**WHAT IS BEING ASKED**
What are the lines from the top of the entries below through the line containing "4. **Consider Team"? Return them exactly, both ends included, without the pictures.

**SUPPLIED DATA**
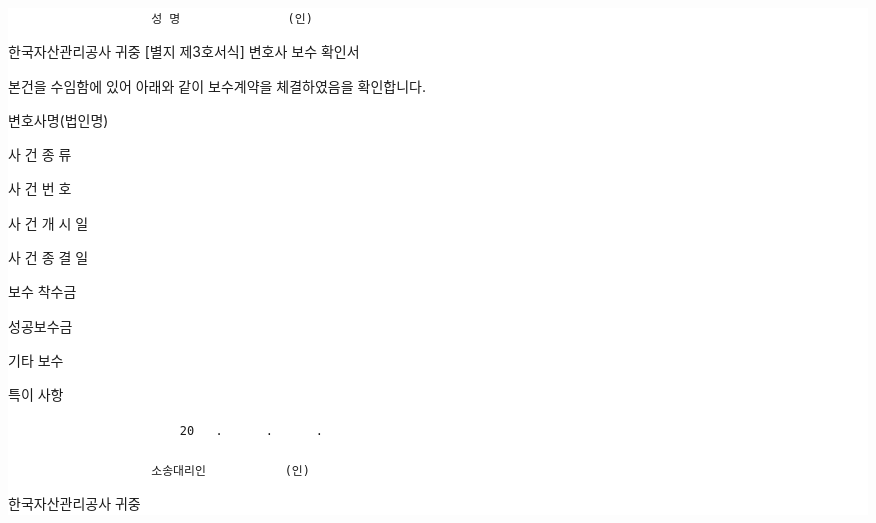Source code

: 						성 명               (인)

한국자산관리공사  귀중
[별지 제3호서식]
변호사 보수 확인서

   본건을 수임함에 있어 아래와 같이 보수계약을 체결하였음을 확인합니다.

변호사명(법인명)

사 건  종  류

사 건 번 호

사 건 개 시 일

사 건 종 결 일

보수
착수금

성공보수금

기타 보수

특이 사항

	     			        20   .      .      .

						소송대리인           (인)

  한국자산관리공사  귀중
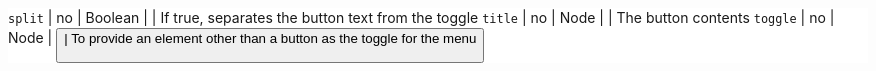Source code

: `split`            | no       | Boolean                             |                | If true, separates the button text from the toggle
`title`            | no       | Node                                |                | The button contents
`toggle`           | no       | Node                                | <button>       | To provide an element other than a button as the toggle for the menu
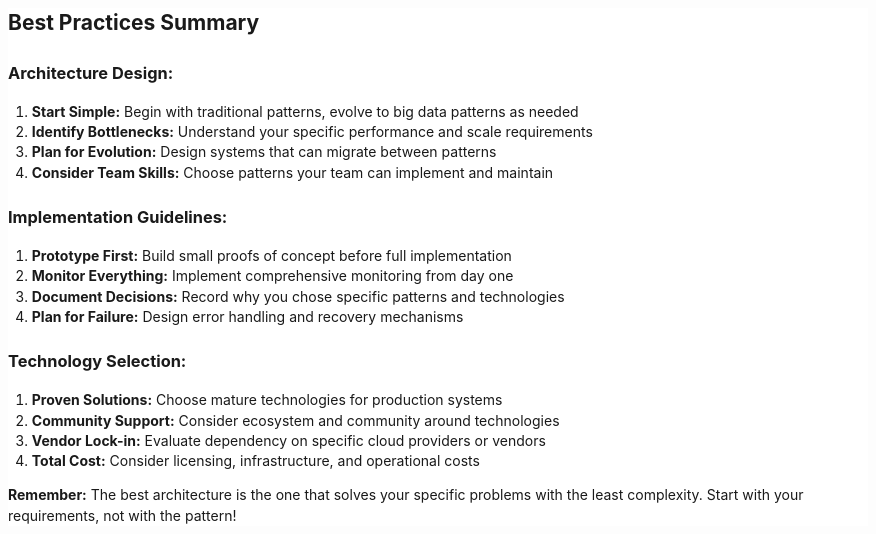 ## **Best Practices Summary**

### **Architecture Design:**
1. **Start Simple:** Begin with traditional patterns, evolve to big data patterns as needed
2. **Identify Bottlenecks:** Understand your specific performance and scale requirements
3. **Plan for Evolution:** Design systems that can migrate between patterns
4. **Consider Team Skills:** Choose patterns your team can implement and maintain

### **Implementation Guidelines:**
1. **Prototype First:** Build small proofs of concept before full implementation
2. **Monitor Everything:** Implement comprehensive monitoring from day one
3. **Document Decisions:** Record why you chose specific patterns and technologies
4. **Plan for Failure:** Design error handling and recovery mechanisms

### **Technology Selection:**
1. **Proven Solutions:** Choose mature technologies for production systems
2. **Community Support:** Consider ecosystem and community around technologies
3. **Vendor Lock-in:** Evaluate dependency on specific cloud providers or vendors
4. **Total Cost:** Consider licensing, infrastructure, and operational costs

**Remember:** The best architecture is the one that solves your specific problems with the least complexity. Start with your requirements, not with the pattern!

**ANSWER TO THIS PROBLEM**
Source code

: 						성 명               (인)

한국자산관리공사  귀중
[별지 제3호서식]
변호사 보수 확인서

   본건을 수임함에 있어 아래와 같이 보수계약을 체결하였음을 확인합니다.

변호사명(법인명)

사 건  종  류

사 건 번 호

사 건 개 시 일

사 건 종 결 일

보수
착수금

성공보수금

기타 보수

특이 사항

	     			        20   .      .      .

						소송대리인           (인)

  한국자산관리공사  귀중
Source code

: `split`            | no       | Boolean                             |                | If true, separates the button text from the toggle
`title`            | no       | Node                                |                | The button contents
`toggle`           | no       | Node                                | <button>       | To provide an element other than a button as the toggle for the menu
 ## **Best Practices Summary**

### **Architecture Design:**
1. **Start Simple:** Begin with traditional patterns, evolve to big data patterns as needed
2. **Identify Bottlenecks:** Understand your specific performance and scale requirements
3. **Plan for Evolution:** Design systems that can migrate between patterns
4. **Consider Team Skills:** Choose patterns your team can implement and maintain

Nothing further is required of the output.